The aerospace and defense industries are big buyers of ATE because of the lifesaving, mission-critical, and safety-critical electronics deployed on military aircraft, ships, ground vehicles, and in weapons, missile launch , radar, and wireless communication systems.
These electronics need to be assessed to a greater extent than electronics in other industries for critical safety and national security purposes. As such, aerospace and defense companies spend a great deal of time and resources on testing and validation prior to deployment.
Pretty much anything from a missile launch system to avionics systems on the latest fighter aircraft is assessed and validated by aerospace and defense companies before fielded by the DoD, reducing the likelihood of a failure to launch or a Mayday situation during a mission.
But aerospace and defense aren't the only industries who make frequent use of ATE. Outside of these two industries, the following industries also use ATE to test their electronics:
- Semiconductor fabrication, where ATE is used to measure output signals of semiconductor devices to validate their functionality.
- Automotive and transportation, where ATE is used to assess the functionality of various integrated circuits powering today’s vehicles, including those found in advanced driver-assistance systems (ADAS), infotainment systems, braking units, batteries, active alignment systems, and other components.

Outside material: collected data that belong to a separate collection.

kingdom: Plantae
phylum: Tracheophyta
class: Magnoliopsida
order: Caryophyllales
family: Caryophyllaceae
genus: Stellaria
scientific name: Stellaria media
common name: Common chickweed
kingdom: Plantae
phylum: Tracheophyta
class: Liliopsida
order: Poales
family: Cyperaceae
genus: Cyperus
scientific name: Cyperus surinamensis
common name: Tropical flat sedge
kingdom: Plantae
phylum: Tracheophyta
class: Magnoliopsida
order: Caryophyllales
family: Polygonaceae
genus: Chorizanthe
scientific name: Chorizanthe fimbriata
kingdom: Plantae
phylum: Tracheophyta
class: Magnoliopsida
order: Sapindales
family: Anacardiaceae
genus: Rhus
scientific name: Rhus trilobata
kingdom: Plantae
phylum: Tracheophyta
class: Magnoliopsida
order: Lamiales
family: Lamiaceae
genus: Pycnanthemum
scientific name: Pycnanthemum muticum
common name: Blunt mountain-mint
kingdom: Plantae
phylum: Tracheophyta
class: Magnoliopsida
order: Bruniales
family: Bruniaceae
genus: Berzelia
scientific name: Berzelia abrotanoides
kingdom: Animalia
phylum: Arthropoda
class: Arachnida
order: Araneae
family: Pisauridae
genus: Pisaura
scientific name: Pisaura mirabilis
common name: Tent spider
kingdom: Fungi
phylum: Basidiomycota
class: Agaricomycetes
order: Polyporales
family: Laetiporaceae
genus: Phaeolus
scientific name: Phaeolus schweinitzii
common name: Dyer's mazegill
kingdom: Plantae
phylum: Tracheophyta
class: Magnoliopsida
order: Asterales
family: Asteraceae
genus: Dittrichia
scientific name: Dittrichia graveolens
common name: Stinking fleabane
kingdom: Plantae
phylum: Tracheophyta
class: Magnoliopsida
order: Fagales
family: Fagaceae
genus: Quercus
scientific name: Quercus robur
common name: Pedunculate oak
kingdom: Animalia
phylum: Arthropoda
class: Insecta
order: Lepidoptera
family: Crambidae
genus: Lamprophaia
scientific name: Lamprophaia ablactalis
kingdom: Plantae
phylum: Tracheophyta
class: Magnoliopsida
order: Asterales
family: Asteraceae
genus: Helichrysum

- Consumer electronics, where ATE is used to assess the functionality of smartphones and tablets, radios, televisions, appliances, speakers, headphones, fitness wearables, and more.
- Telecommunications, where ATE is used to test set-top boxes, customer premises equipment (CPE), residential gateways, cable-modem termination systems, optical transponders, among other equipment.
- Medical technology, where ATE is used to test numerous medical devices, such as temperature monitors, pacemakers, defibrillators, ventilators and telemetry devices, vision inspection systems, and various surgical devices.